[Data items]
== == ==

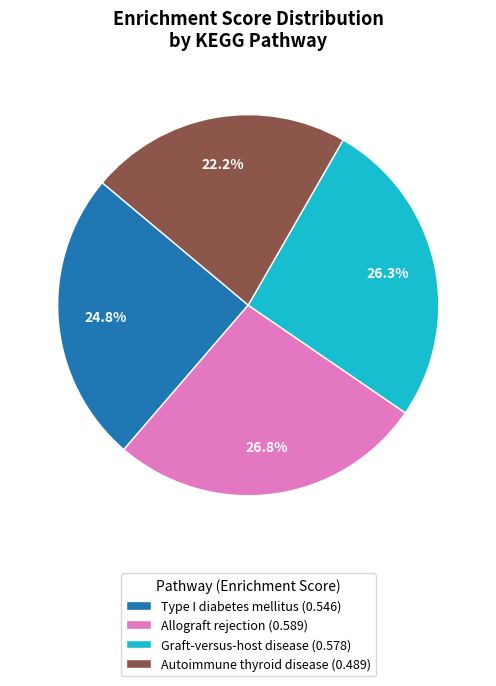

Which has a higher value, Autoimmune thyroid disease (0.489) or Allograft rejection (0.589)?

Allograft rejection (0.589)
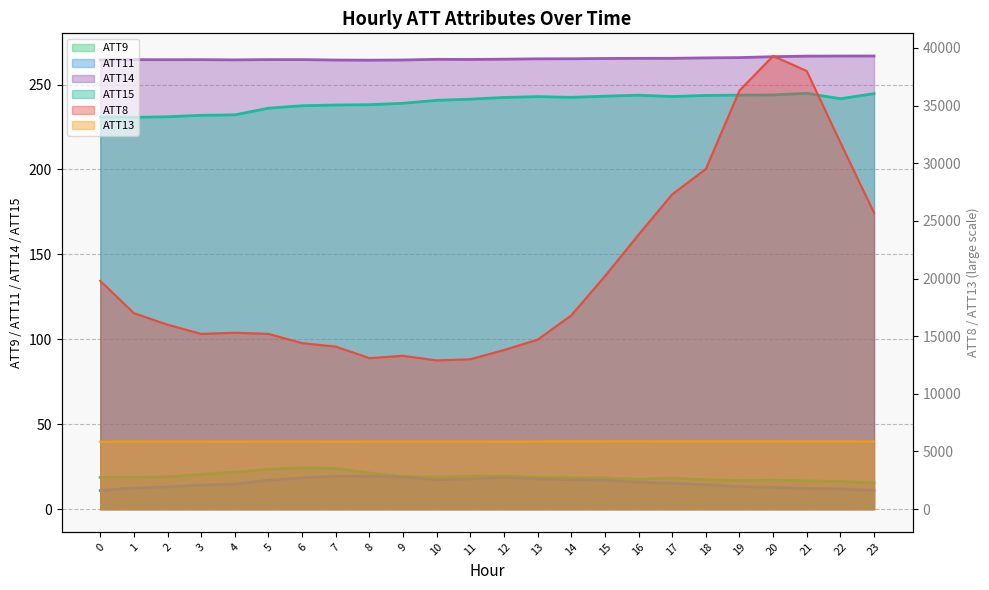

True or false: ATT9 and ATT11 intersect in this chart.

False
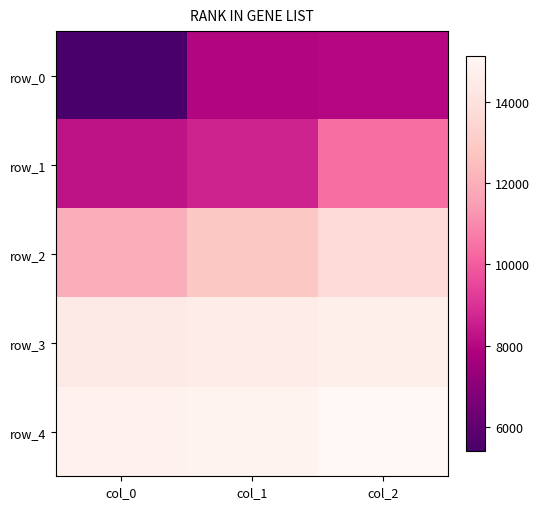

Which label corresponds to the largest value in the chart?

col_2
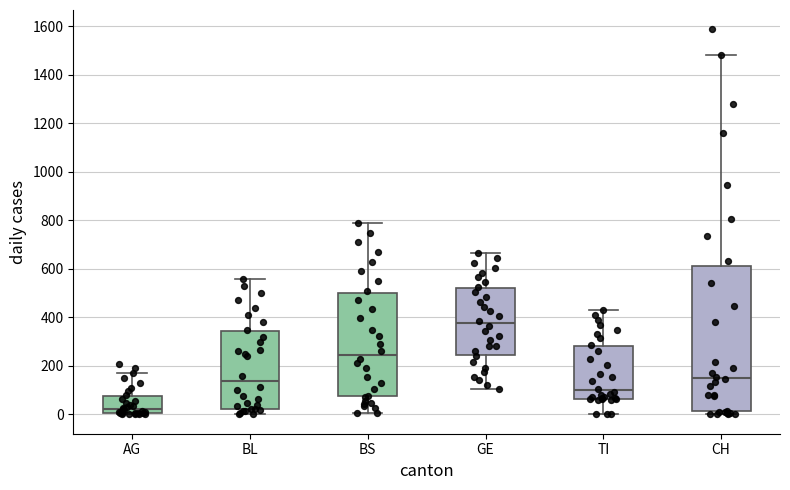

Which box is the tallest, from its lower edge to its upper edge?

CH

== == ==

◆ Task goal: Count how many lines in the data items above contain the word "rejection", matching case exactly. Reply with only that number.

◆ Output for this task: 2